The hun grunted at him. Industriously he bent with his fork for more hay. “Now, too cold.”
“In the summer, then,” Raef said. “In the summer he isn’t even here.”
“Too far,” Janka said.
Raef said nothing; he thought of the boy Vagn, sleeping in cold ships and hayricks Janka was staring at him, his mouth twisted.
“Thorfinn good, he no whip, he feed me. Why go off?”
Raef heaved an armload of hay to the horses. “You’re a slave here,” he said.
Janka growled at him. “Better than him!” He waved an arm after the vanished Vagn. “Better than him, though!”
“No, you’re not,” Raef said. He stuck the fork down into the hay and went back toward the hall, leaving Janka snarling and muttering behind him.
With the weather still very cold and dry, they went out to get wood again. The stocks of wood nearby the city were all used up, and they had to go farther to find more, out onto the great frozen lake to the south.
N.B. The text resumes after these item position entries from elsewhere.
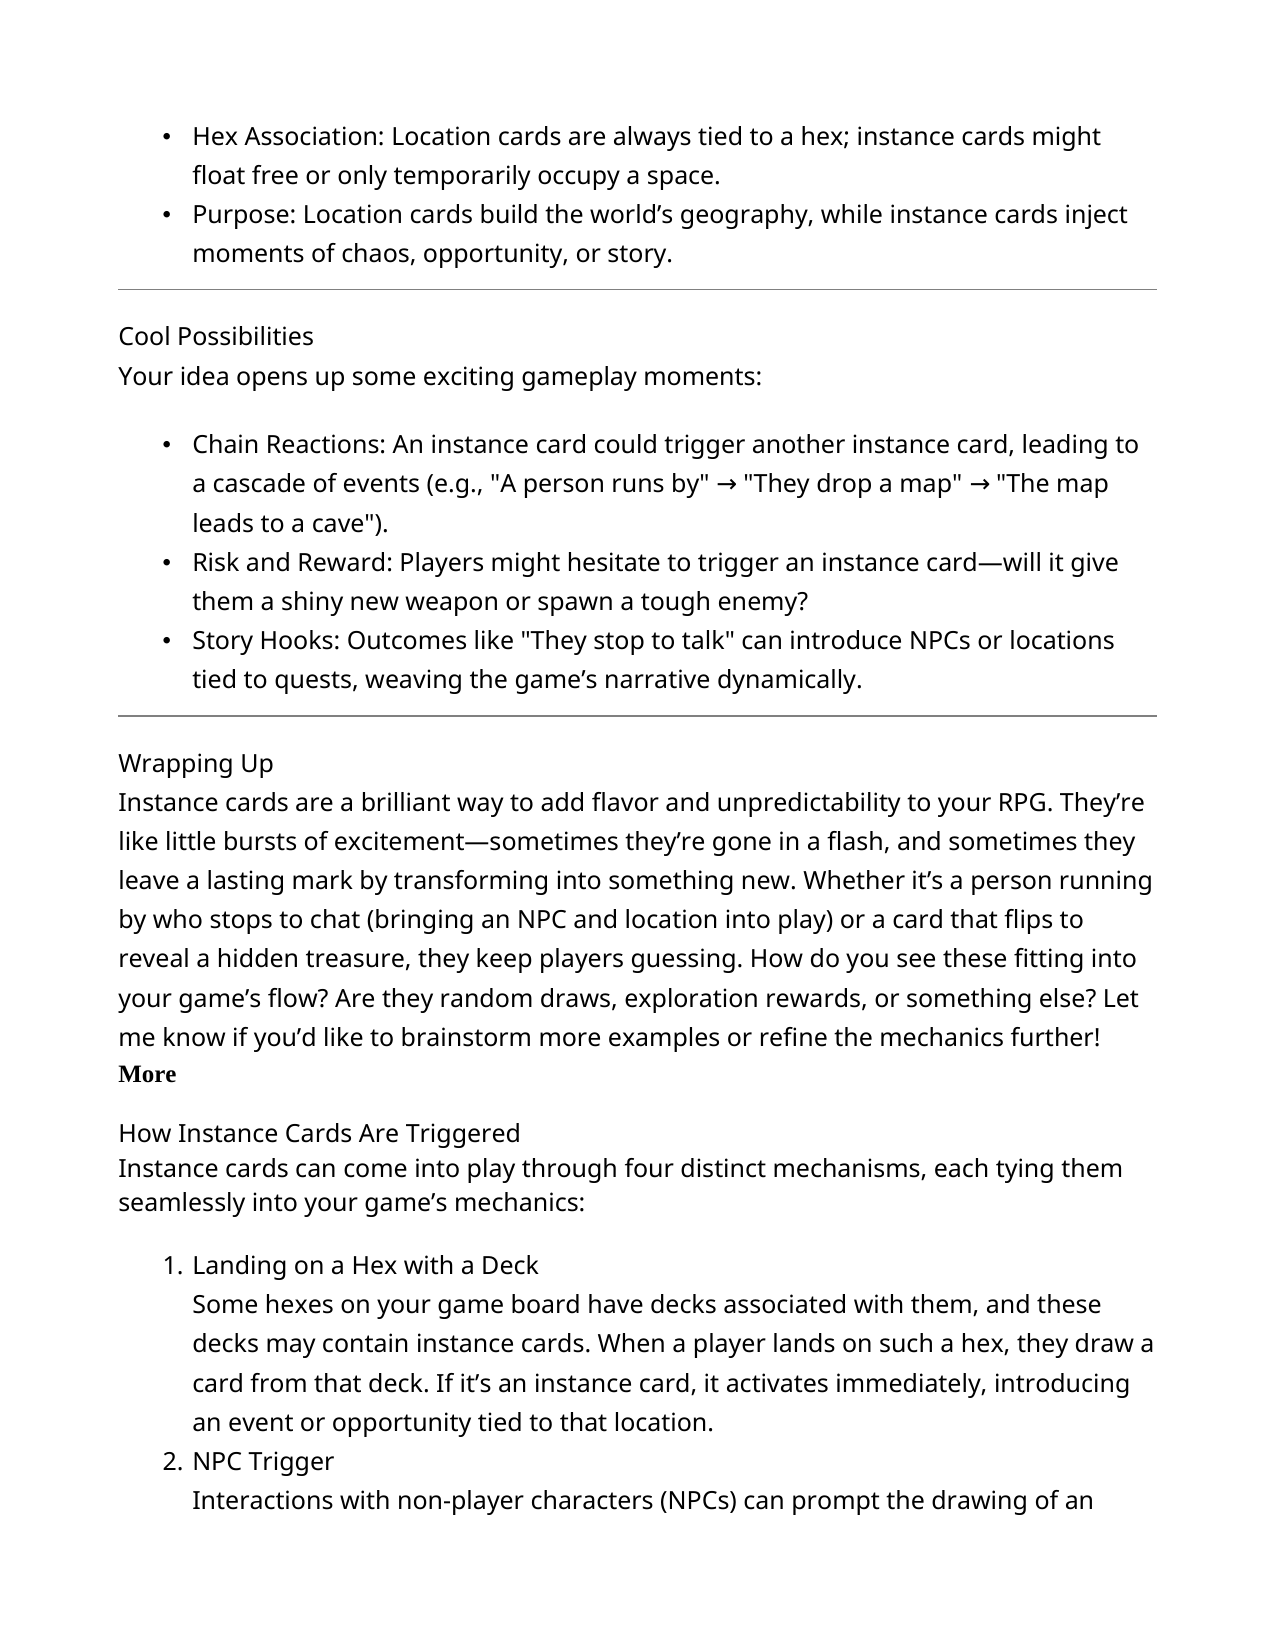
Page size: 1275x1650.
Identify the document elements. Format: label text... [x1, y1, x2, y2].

list Landing on a Hex with a Deck Some hexes on your game board have decks associated with them, and these decks may contain instance cards. When a player lands on such a hex, they draw a card from that deck. If it’s an instance card, it activates immediately, introducing an event or opportunity tied to that location. [162, 1248, 1157, 1438]
list Risk and Reward: Players might hesitate to trigger an instance card—will it give them a shiny new weapon or spawn a tough enemy? [162, 544, 1157, 618]
list Chain Reactions: An instance card could trigger another instance card, leading to a cascade of events (e.g., "A person runs by" → "They drop a map" → "The map leads to a cave"). [162, 427, 1157, 539]
list Purpose: Location cards build the world’s geography, while instance cards inject moments of chaos, opportunity, or story. [162, 196, 1157, 270]
text Cool Possibilities [118, 319, 1157, 353]
text More How Instance Cards Are Triggered [118, 1059, 1157, 1150]
text Instance cards can come into play through four distinct mechanisms, each tying them seamlessly into your game’s mechanics: [118, 1150, 1157, 1218]
text Instance cards are a brilliant way to add flavor and unpredictability to your RPG. They’re like little bursts of excitement—sometimes they’re gone in a flash, and sometimes they leave a lasting mark by transforming into something new. Whether it’s a person running by who stops to chat (bringing an NPC and location into play) or a card that flips to reveal a hidden treasure, they keep players guessing. How do you see these fitting into your game’s flow? Are they random draws, exploration rewards, or something else? Let me know if you’d like to brainstorm more examples or refine the mechanics further! [118, 784, 1157, 1053]
list Story Hooks: Outcomes like "They stop to talk" can introduce NPCs or locations tied to quests, weaving the game’s narrative dynamically. [162, 623, 1157, 696]
list Hex Association: Location cards are always tied to a hex; instance cards might float free or only temporarily occupy a space. [162, 118, 1157, 191]
text Your idea opens up some exciting gameplay moments: [118, 358, 1157, 392]
list NPC Trigger Interactions with non-player characters (NPCs) can prompt the drawing of an [162, 1444, 1157, 1517]
text Wrapping Up [118, 745, 1157, 779]
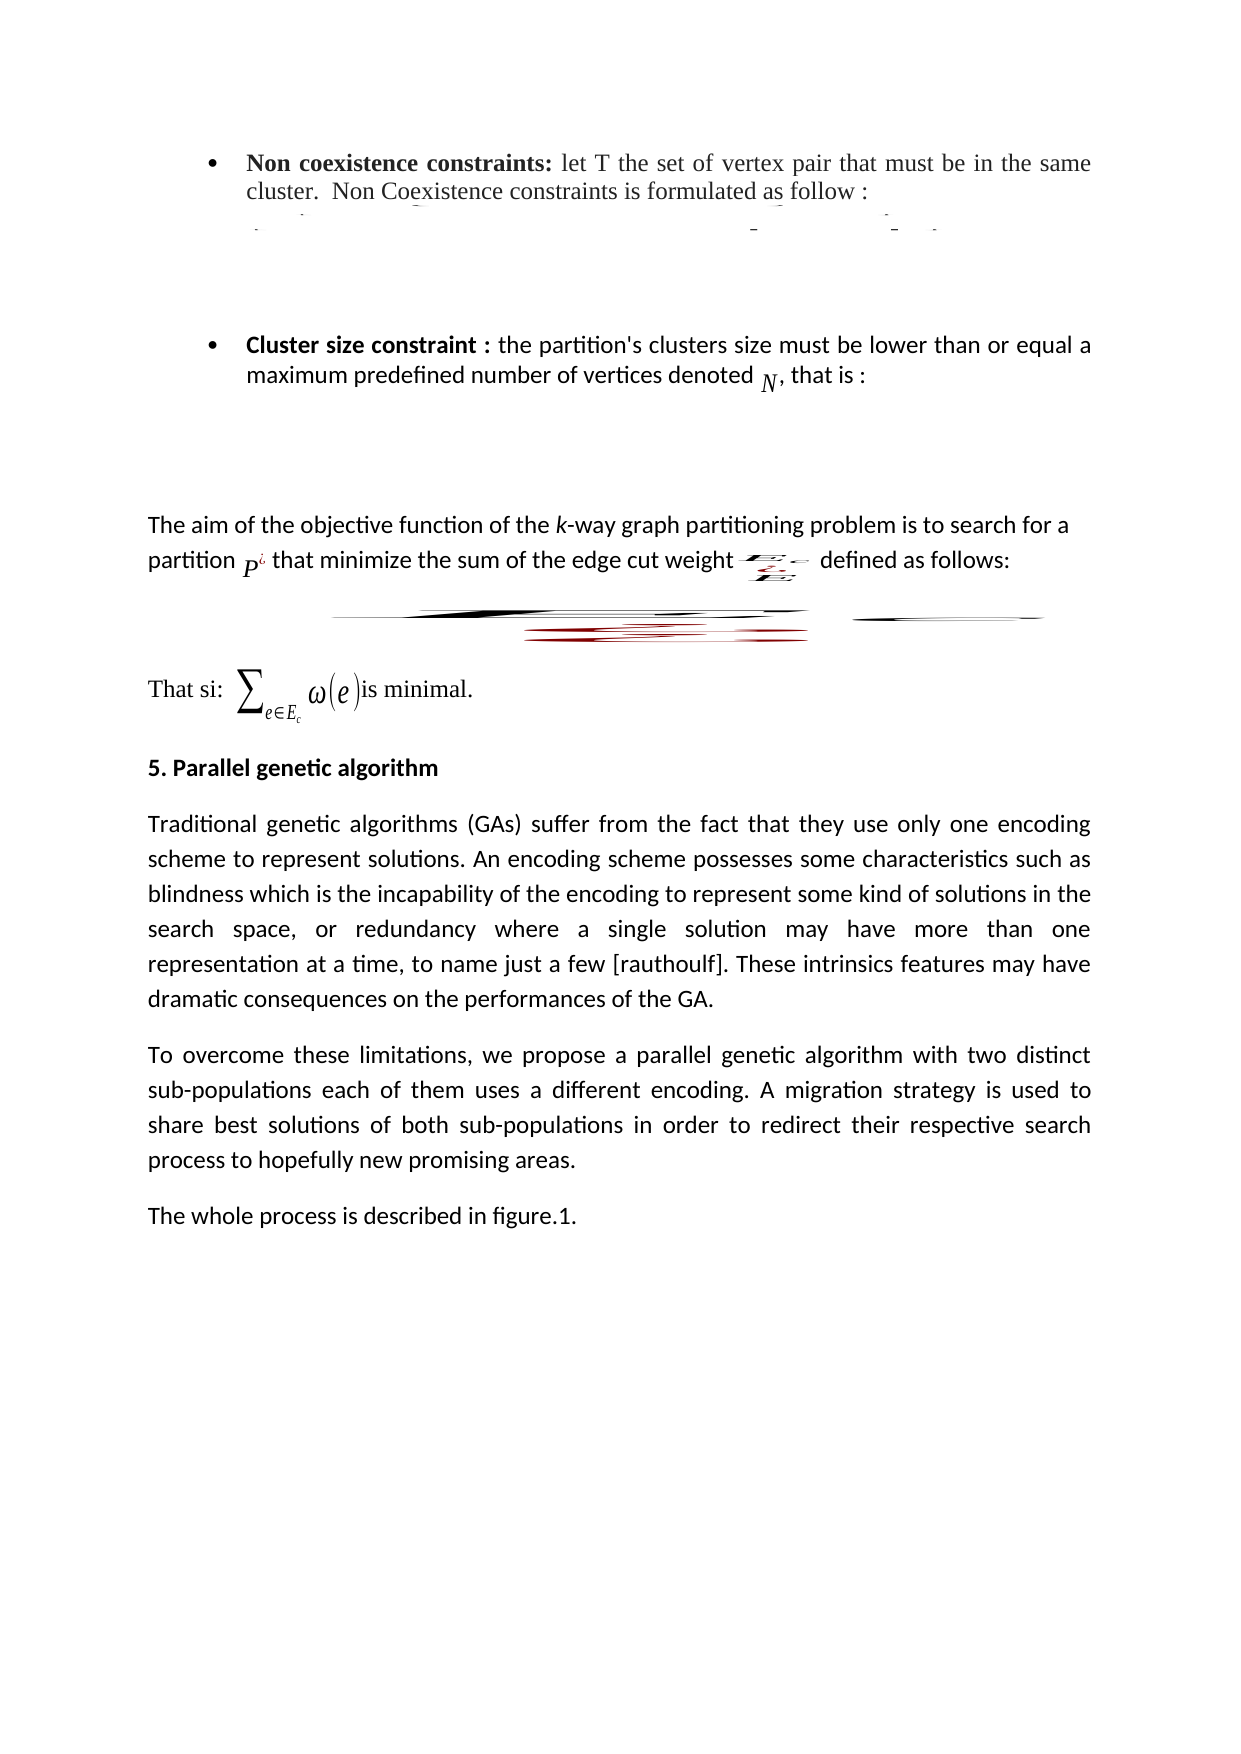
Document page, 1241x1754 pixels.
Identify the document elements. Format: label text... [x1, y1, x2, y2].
It took half the day just to reach the wood stores. They pulled the sledge up on the riverbank, built a roofless hut out of snow, and started a fire in the middle. Conn gave the orders and worked harder than anybody else, driving them all along. Raef helped him split the oak logs and load the sledge. He needed the work to keep wain! and he caught Conn’s worry that they were far from the shelter of Holmgard. The slaves hauled in small wood and broke up limbs of trees. Janka kept the fire in the hut going.